* Exercise requirements *
Update the material below by changing every "centimetres" to "cm", leaving everything else the same.
────────────────────
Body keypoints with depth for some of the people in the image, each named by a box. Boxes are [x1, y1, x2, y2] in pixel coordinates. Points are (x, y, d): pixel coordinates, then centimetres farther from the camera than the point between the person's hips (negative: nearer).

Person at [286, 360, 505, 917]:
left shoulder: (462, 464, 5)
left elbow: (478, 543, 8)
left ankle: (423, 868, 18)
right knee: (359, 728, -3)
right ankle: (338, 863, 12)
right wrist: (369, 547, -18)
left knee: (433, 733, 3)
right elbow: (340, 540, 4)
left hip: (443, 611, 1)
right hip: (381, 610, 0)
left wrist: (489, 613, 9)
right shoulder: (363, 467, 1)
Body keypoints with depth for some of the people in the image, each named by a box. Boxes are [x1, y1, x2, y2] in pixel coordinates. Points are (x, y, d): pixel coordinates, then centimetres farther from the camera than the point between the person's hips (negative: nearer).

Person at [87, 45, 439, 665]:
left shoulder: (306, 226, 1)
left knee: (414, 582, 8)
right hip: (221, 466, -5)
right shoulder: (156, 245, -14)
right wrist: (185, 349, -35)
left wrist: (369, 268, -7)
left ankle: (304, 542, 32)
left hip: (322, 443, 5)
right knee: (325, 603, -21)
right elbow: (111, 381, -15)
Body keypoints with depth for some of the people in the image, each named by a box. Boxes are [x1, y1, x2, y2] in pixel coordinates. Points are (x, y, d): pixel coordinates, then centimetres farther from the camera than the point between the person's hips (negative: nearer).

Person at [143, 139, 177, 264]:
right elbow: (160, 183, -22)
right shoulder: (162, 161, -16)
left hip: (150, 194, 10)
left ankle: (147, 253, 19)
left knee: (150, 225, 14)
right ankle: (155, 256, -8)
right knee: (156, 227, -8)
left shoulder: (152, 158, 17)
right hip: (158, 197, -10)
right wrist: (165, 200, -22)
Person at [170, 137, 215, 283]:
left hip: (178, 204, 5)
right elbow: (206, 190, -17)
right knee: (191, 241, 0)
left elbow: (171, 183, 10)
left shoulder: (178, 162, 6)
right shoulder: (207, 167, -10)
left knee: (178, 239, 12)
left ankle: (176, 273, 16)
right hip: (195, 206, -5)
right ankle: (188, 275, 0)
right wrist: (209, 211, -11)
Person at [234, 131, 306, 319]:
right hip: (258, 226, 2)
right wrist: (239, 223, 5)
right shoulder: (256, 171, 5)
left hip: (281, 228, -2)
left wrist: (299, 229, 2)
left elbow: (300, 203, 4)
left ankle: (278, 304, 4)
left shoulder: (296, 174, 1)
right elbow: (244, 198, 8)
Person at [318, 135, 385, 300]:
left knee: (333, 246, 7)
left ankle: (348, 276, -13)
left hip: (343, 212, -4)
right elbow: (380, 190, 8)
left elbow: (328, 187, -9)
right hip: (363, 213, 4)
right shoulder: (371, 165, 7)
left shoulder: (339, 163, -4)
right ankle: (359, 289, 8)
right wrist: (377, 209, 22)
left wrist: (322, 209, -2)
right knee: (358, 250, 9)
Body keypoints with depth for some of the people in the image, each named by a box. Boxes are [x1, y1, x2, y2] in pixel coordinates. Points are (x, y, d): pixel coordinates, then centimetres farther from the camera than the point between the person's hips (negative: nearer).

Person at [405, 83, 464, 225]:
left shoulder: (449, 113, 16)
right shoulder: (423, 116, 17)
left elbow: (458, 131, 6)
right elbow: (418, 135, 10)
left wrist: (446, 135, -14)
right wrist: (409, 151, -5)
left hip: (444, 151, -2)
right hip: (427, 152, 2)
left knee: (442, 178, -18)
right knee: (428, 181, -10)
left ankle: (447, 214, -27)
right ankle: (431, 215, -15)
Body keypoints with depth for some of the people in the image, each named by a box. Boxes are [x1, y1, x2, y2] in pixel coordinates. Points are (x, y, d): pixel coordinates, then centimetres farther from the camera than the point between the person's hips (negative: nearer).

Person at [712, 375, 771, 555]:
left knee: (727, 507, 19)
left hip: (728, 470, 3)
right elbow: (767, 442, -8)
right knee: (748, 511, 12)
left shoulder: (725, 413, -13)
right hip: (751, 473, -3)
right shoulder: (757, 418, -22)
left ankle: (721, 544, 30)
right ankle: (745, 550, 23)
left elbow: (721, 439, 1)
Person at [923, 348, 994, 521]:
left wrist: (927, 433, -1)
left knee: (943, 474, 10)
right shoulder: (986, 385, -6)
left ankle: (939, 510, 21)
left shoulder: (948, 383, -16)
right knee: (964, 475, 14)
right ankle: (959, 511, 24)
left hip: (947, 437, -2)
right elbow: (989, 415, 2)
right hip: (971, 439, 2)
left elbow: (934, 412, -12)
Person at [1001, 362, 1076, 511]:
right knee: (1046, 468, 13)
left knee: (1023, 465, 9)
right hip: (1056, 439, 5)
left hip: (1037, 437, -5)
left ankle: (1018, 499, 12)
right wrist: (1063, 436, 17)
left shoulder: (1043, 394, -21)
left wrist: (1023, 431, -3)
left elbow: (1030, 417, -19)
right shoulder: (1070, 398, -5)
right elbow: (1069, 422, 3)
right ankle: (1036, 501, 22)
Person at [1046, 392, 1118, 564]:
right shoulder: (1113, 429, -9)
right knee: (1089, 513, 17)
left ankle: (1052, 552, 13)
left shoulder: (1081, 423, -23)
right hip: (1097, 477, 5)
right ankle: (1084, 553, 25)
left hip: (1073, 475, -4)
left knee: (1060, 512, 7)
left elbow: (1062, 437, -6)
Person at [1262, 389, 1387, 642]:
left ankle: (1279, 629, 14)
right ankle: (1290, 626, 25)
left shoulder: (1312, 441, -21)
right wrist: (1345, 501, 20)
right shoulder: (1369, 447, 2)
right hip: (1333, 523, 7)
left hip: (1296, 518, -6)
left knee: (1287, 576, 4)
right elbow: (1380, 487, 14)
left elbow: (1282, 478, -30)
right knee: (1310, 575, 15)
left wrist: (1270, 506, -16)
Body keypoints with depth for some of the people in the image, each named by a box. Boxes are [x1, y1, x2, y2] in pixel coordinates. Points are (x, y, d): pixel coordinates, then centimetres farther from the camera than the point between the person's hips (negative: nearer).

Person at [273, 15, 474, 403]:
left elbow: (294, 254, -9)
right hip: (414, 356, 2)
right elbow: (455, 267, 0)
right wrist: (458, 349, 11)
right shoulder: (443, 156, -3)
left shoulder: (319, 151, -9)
────────────────────
* Answer to this task *
Body keypoints with depth for some of the people in the image, each named by a box. Boxes are [x1, y1, x2, y2] in pixel coordinates. Points are (x, y, d): pixel coordinates, then cm farther from the camera than the point between the person's hips (negative: nearer).

Person at [286, 360, 505, 917]:
left shoulder: (462, 464, 5)
left elbow: (478, 543, 8)
left ankle: (423, 868, 18)
right knee: (359, 728, -3)
right ankle: (338, 863, 12)
right wrist: (369, 547, -18)
left knee: (433, 733, 3)
right elbow: (340, 540, 4)
left hip: (443, 611, 1)
right hip: (381, 610, 0)
left wrist: (489, 613, 9)
right shoulder: (363, 467, 1)
Body keypoints with depth for some of the people in the image, each named by a box. Boxes are [x1, y1, x2, y2] in pixel coordinates. Points are (x, y, d): pixel coordinates, then cm farther from the camera than the point between the person's hips (negative: nearer).

Person at [87, 45, 439, 665]:
left shoulder: (306, 226, 1)
left knee: (414, 582, 8)
right hip: (221, 466, -5)
right shoulder: (156, 245, -14)
right wrist: (185, 349, -35)
left wrist: (369, 268, -7)
left ankle: (304, 542, 32)
left hip: (322, 443, 5)
right knee: (325, 603, -21)
right elbow: (111, 381, -15)
Body keypoints with depth for some of the people in the image, each named by a box. Boxes are [x1, y1, x2, y2] in pixel coordinates. Points are (x, y, d): pixel coordinates, then cm farther from the camera than the point between the person's hips (negative: nearer).

Person at [143, 139, 177, 264]:
right elbow: (160, 183, -22)
right shoulder: (162, 161, -16)
left hip: (150, 194, 10)
left ankle: (147, 253, 19)
left knee: (150, 225, 14)
right ankle: (155, 256, -8)
right knee: (156, 227, -8)
left shoulder: (152, 158, 17)
right hip: (158, 197, -10)
right wrist: (165, 200, -22)
Person at [170, 137, 215, 283]:
left hip: (178, 204, 5)
right elbow: (206, 190, -17)
right knee: (191, 241, 0)
left elbow: (171, 183, 10)
left shoulder: (178, 162, 6)
right shoulder: (207, 167, -10)
left knee: (178, 239, 12)
left ankle: (176, 273, 16)
right hip: (195, 206, -5)
right ankle: (188, 275, 0)
right wrist: (209, 211, -11)
Person at [234, 131, 306, 319]:
right hip: (258, 226, 2)
right wrist: (239, 223, 5)
right shoulder: (256, 171, 5)
left hip: (281, 228, -2)
left wrist: (299, 229, 2)
left elbow: (300, 203, 4)
left ankle: (278, 304, 4)
left shoulder: (296, 174, 1)
right elbow: (244, 198, 8)
Person at [318, 135, 385, 300]:
left knee: (333, 246, 7)
left ankle: (348, 276, -13)
left hip: (343, 212, -4)
right elbow: (380, 190, 8)
left elbow: (328, 187, -9)
right hip: (363, 213, 4)
right shoulder: (371, 165, 7)
left shoulder: (339, 163, -4)
right ankle: (359, 289, 8)
right wrist: (377, 209, 22)
left wrist: (322, 209, -2)
right knee: (358, 250, 9)
Body keypoints with depth for some of the people in the image, each named by a box. Boxes are [x1, y1, x2, y2] in pixel coordinates. Points are (x, y, d): pixel coordinates, then cm farther from the camera than the point between the person's hips (negative: nearer).

Person at [405, 83, 464, 225]:
left shoulder: (449, 113, 16)
right shoulder: (423, 116, 17)
left elbow: (458, 131, 6)
right elbow: (418, 135, 10)
left wrist: (446, 135, -14)
right wrist: (409, 151, -5)
left hip: (444, 151, -2)
right hip: (427, 152, 2)
left knee: (442, 178, -18)
right knee: (428, 181, -10)
left ankle: (447, 214, -27)
right ankle: (431, 215, -15)
Body keypoints with depth for some of the people in the image, each named by a box. Boxes are [x1, y1, x2, y2] in pixel coordinates. Points are (x, y, d): pixel coordinates, then cm farther from the camera than the point between the person's hips (negative: nearer).

Person at [712, 375, 771, 555]:
left knee: (727, 507, 19)
left hip: (728, 470, 3)
right elbow: (767, 442, -8)
right knee: (748, 511, 12)
left shoulder: (725, 413, -13)
right hip: (751, 473, -3)
right shoulder: (757, 418, -22)
left ankle: (721, 544, 30)
right ankle: (745, 550, 23)
left elbow: (721, 439, 1)
Person at [923, 348, 994, 521]:
left wrist: (927, 433, -1)
left knee: (943, 474, 10)
right shoulder: (986, 385, -6)
left ankle: (939, 510, 21)
left shoulder: (948, 383, -16)
right knee: (964, 475, 14)
right ankle: (959, 511, 24)
left hip: (947, 437, -2)
right elbow: (989, 415, 2)
right hip: (971, 439, 2)
left elbow: (934, 412, -12)
Person at [1001, 362, 1076, 511]:
right knee: (1046, 468, 13)
left knee: (1023, 465, 9)
right hip: (1056, 439, 5)
left hip: (1037, 437, -5)
left ankle: (1018, 499, 12)
right wrist: (1063, 436, 17)
left shoulder: (1043, 394, -21)
left wrist: (1023, 431, -3)
left elbow: (1030, 417, -19)
right shoulder: (1070, 398, -5)
right elbow: (1069, 422, 3)
right ankle: (1036, 501, 22)
Person at [1046, 392, 1118, 564]:
right shoulder: (1113, 429, -9)
right knee: (1089, 513, 17)
left ankle: (1052, 552, 13)
left shoulder: (1081, 423, -23)
right hip: (1097, 477, 5)
right ankle: (1084, 553, 25)
left hip: (1073, 475, -4)
left knee: (1060, 512, 7)
left elbow: (1062, 437, -6)
Person at [1262, 389, 1387, 642]:
left ankle: (1279, 629, 14)
right ankle: (1290, 626, 25)
left shoulder: (1312, 441, -21)
right wrist: (1345, 501, 20)
right shoulder: (1369, 447, 2)
right hip: (1333, 523, 7)
left hip: (1296, 518, -6)
left knee: (1287, 576, 4)
right elbow: (1380, 487, 14)
left elbow: (1282, 478, -30)
right knee: (1310, 575, 15)
left wrist: (1270, 506, -16)
Body keypoints with depth for some of the people in the image, each named by a box. Boxes are [x1, y1, x2, y2] in pixel coordinates. Points are (x, y, d): pixel coordinates, then cm farther from the camera than the point between the person's hips (negative: nearer).

Person at [273, 15, 474, 403]:
left elbow: (294, 254, -9)
right hip: (414, 356, 2)
right elbow: (455, 267, 0)
right wrist: (458, 349, 11)
right shoulder: (443, 156, -3)
left shoulder: (319, 151, -9)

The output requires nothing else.